In [None]:
! pip install transformers
! pip install datasets
! pip install --upgrade accelerate

In [None]:
! pip install accelerate==0.20.1

In [None]:
! pip install 'git+https://github.com/facebookresearch/detectron2.git'
! pip install torchvision

In [None]:
! sudo apt install tesseract-ocr
! pip install -q pytesseract

In [None]:
## loading the model
model = "microsoft/layoutlmv2-base-uncased"
batch_size = 16

In [None]:
## loading dataset
from datasets import load_dataset

dataset = load_dataset("nielsr/docvqa_1200_examples")
dataset

In [None]:
dataset["train"].features

In [None]:
updated_dataset = dataset.map(lambda example: {"question": example["query"]["en"]}, remove_columns=["query"])
updated_dataset = updated_dataset.map(
    lambda example: {"answer": example["answers"][0]}, remove_columns=["answer", "answers"]
)

In [None]:
updated_dataset = updated_dataset.filter(lambda x: len(x["words"]) + len(x["question"].split()) < 512)

In [None]:
## removing pre-existing boxes and words

updated_dataset = updated_dataset.remove_columns("words")
updated_dataset = updated_dataset.remove_columns("bounding_boxes")


In [None]:
updated_dataset["train"][11]["image"]

In [None]:
# loading auto dataa processor
from transformers import AutoProcessor

processor = AutoProcessor.from_pretrained(model)

In [None]:
## processing the data using auto processor
image_processor = processor.image_processor


def get_ocr_words_and_boxes(examples):
    images = [image.convert("RGB") for image in examples["image"]]
    encoded_inputs = image_processor(images)

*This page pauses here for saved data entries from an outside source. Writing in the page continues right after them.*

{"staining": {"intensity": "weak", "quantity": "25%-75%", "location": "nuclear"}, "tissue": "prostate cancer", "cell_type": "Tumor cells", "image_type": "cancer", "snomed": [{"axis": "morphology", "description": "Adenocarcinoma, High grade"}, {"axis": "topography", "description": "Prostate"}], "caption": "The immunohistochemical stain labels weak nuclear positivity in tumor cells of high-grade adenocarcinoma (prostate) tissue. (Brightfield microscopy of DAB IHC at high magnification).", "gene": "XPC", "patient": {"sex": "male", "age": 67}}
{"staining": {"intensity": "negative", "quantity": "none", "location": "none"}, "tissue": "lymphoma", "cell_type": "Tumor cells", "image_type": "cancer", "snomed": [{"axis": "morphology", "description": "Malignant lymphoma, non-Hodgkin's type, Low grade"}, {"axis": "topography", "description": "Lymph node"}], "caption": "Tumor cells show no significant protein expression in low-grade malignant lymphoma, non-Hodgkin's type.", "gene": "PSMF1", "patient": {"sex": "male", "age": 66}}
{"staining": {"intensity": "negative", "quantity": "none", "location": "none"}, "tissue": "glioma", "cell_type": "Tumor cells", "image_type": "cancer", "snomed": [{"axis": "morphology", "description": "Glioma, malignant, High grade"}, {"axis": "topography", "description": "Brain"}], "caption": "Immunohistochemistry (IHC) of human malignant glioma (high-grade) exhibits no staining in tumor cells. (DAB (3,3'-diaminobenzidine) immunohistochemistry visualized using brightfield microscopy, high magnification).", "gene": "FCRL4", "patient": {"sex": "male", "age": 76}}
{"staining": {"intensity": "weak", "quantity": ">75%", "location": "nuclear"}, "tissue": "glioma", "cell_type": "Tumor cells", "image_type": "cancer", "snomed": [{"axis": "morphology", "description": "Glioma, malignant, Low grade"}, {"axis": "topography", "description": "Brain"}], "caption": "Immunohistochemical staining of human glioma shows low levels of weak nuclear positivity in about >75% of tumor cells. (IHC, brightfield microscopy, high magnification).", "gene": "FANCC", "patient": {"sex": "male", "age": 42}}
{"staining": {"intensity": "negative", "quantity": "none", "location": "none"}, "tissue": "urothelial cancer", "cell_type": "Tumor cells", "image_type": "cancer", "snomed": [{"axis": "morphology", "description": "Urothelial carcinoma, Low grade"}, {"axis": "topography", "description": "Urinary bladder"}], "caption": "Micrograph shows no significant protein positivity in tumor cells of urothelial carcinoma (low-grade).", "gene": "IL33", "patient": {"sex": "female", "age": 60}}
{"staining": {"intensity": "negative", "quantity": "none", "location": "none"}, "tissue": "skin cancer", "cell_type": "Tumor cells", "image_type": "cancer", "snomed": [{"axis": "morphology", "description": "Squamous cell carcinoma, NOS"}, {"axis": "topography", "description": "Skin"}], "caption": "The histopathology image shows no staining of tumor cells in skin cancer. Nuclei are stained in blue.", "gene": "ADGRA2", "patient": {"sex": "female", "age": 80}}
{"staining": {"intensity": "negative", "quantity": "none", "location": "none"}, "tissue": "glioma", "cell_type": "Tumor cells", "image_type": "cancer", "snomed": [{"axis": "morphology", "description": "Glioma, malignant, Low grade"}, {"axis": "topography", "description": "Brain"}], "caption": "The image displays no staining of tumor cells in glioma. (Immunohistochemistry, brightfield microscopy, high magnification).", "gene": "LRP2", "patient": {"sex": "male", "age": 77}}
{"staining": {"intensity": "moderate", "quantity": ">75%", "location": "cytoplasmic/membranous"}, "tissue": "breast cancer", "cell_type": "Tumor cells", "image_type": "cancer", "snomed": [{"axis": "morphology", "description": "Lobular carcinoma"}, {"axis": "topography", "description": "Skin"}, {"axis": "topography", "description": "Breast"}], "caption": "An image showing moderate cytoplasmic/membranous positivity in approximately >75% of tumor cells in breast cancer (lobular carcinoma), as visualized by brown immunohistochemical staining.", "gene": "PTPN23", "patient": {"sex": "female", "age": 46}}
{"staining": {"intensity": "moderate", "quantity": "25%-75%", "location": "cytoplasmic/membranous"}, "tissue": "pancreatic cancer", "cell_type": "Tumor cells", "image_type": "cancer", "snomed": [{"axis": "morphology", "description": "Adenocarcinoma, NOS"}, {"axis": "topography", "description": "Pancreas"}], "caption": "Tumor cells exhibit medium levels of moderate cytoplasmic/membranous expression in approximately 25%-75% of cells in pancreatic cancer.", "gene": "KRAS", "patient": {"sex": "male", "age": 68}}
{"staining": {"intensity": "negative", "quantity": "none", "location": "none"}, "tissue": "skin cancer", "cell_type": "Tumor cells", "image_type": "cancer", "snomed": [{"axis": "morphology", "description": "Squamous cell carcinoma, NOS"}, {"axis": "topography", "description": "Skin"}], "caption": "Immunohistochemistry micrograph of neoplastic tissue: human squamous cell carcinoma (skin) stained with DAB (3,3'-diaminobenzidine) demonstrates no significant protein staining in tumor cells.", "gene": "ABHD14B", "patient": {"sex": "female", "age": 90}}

    examples["image"] = encoded_inputs.pixel_values
    examples["words"] = encoded_inputs.words
    examples["boxes"] = encoded_inputs.boxes

    return examples

In [None]:
## dataset with ocr
dataset_with_ocr = updated_dataset.map(get_ocr_words_and_boxes, batched=True, batch_size=16)

In [None]:
## loading in tokenizer
tokenizer = processor.tokenizer

In [None]:
# creating indices for the answers
def subfinder(words_list, answer_list):
    matches = []
    start_indices = []
    end_indices = []
    for idx, i in enumerate(range(len(words_list))):
        if words_list[i] == answer_list[0] and words_list[i : i + len(answer_list)] == answer_list:
            matches.append(answer_list)
            start_indices.append(idx)
            end_indices.append(idx + len(answer_list) - 1)
    if matches:
        return matches[0], start_indices[0], end_indices[0]
    else:
        return None, 0, 0

In [None]:
example = dataset_with_ocr["train"][1]
words = [word.lower() for word in example["words"]]
match, word_idx_start, word_idx_end = subfinder(words, example["answer"].lower().split())
print("Question: ", example["question"])
print("Words:", words)
print("Answer: ", example["answer"])
print("start_index", word_idx_start)
print("end_index", word_idx_end)

In [None]:
encoding = tokenizer(example["question"], example["words"], example["boxes"])
tokenizer.decode(encoding["input_ids"])

In [None]:
## creating the encoded dataset with the indices of the answers
def encode_dataset(examples, max_length=512):
    questions = examples["question"]
    words = examples["words"]
    boxes = examples["boxes"]
    answers = examples["answer"]

    # encode the batch of examples and initialize the start_positions and end_positions
    encoding = tokenizer(questions, words, boxes, max_length=max_length, padding="max_length", truncation=True)
    start_positions = []
    end_positions = []

    # loop through the examples in the batch
    for i in range(len(questions)):
        cls_index = encoding["input_ids"][i].index(tokenizer.cls_token_id)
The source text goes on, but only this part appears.